Apesar disso, ao dissecar a intimidade de um relacionamento (os impulsos não muito éticos, os desejos recônditos, as atitudes clandestinas), o autor não apresenta uma abordagem propriamente nova, reincidindo sobre um painel traçado em diversas obras. A peça alça voo mais alto quando o autor se debruça sobre o peso decorrente da passagem do tempo – o descompasso entre projeção e realização, a constatação daquilo que não há como recuperar.

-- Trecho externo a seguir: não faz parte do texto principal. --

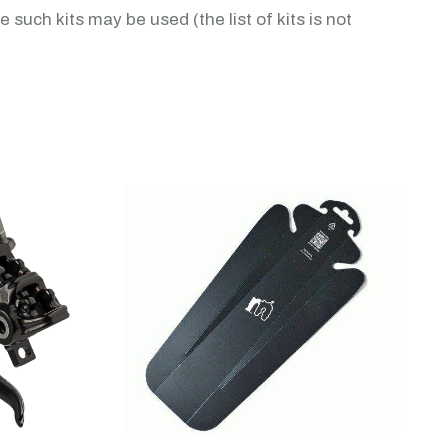
such kits may be used (the list of kits is not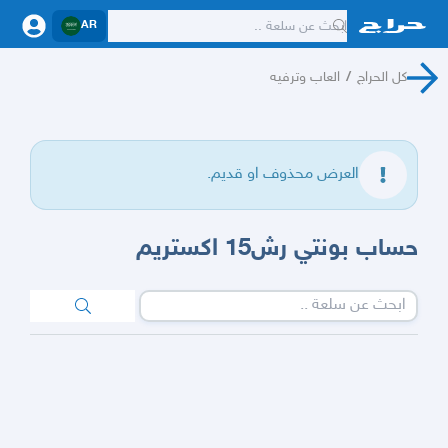
AR
كل الحراج
/
العاب وترفيه
العرض محذوف او قديم.
حساب بونتي رش15 اكستريم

Diretor que vem valorizando a dramaturgia estrangeira (clássica e, em especial, contemporânea) por meio de sua companhia, a Esplendor, e a brasileira em espetáculos avulsos, Bruce Gomlevsky revela sintonia com a proposta do autor ao evitar aderir ao realismo banal. Mas, por outro lado, a encenação evidencia uma ambição criativa – na cenografia, nos figurinos, na iluminação – acima das possibilidades expressivas da peça. Este desequilíbrio realça, ao invés de encobrir, as fragilidades dramatúrgicas.
A cenografia de Nello Marrese é composta por uma superfície inclinada – chamando atenção, talvez de modo literal, para a desestabilização do casal – e por paredes cobertas de tecido que parecem retalhos de vestido de noiva – símbolos que podem remeter a relacionamentos idealizados. Os figurinos de Rita Murtinho têm na calça gasta do personagem masculino o seu melhor elemento. A iluminação de Elisa Tandeta é uma criação instigante que apenas nos momentos em que insere tonalidades mais fortes reitera, em certa medida, os estados sublinhados no texto. A trilha de Marcelo Alonso Neves é um pouco mais interveniente que o necessário.
No que se refere aos atores, Joaquim Lopes reage à escuta e demonstra, em outros instantes, já saber o que escutará, tendo em vista a estrutura de funcionamento viciada, repetitiva, do vínculo amoroso. Roberta Alonso se mostra mais armada, cristalizada, e imprime uma carga emocional algo postiça ao longo de exasperante maratona conjugal. A atriz também é prejudicada por um desenho de personagem excessivamente irascível.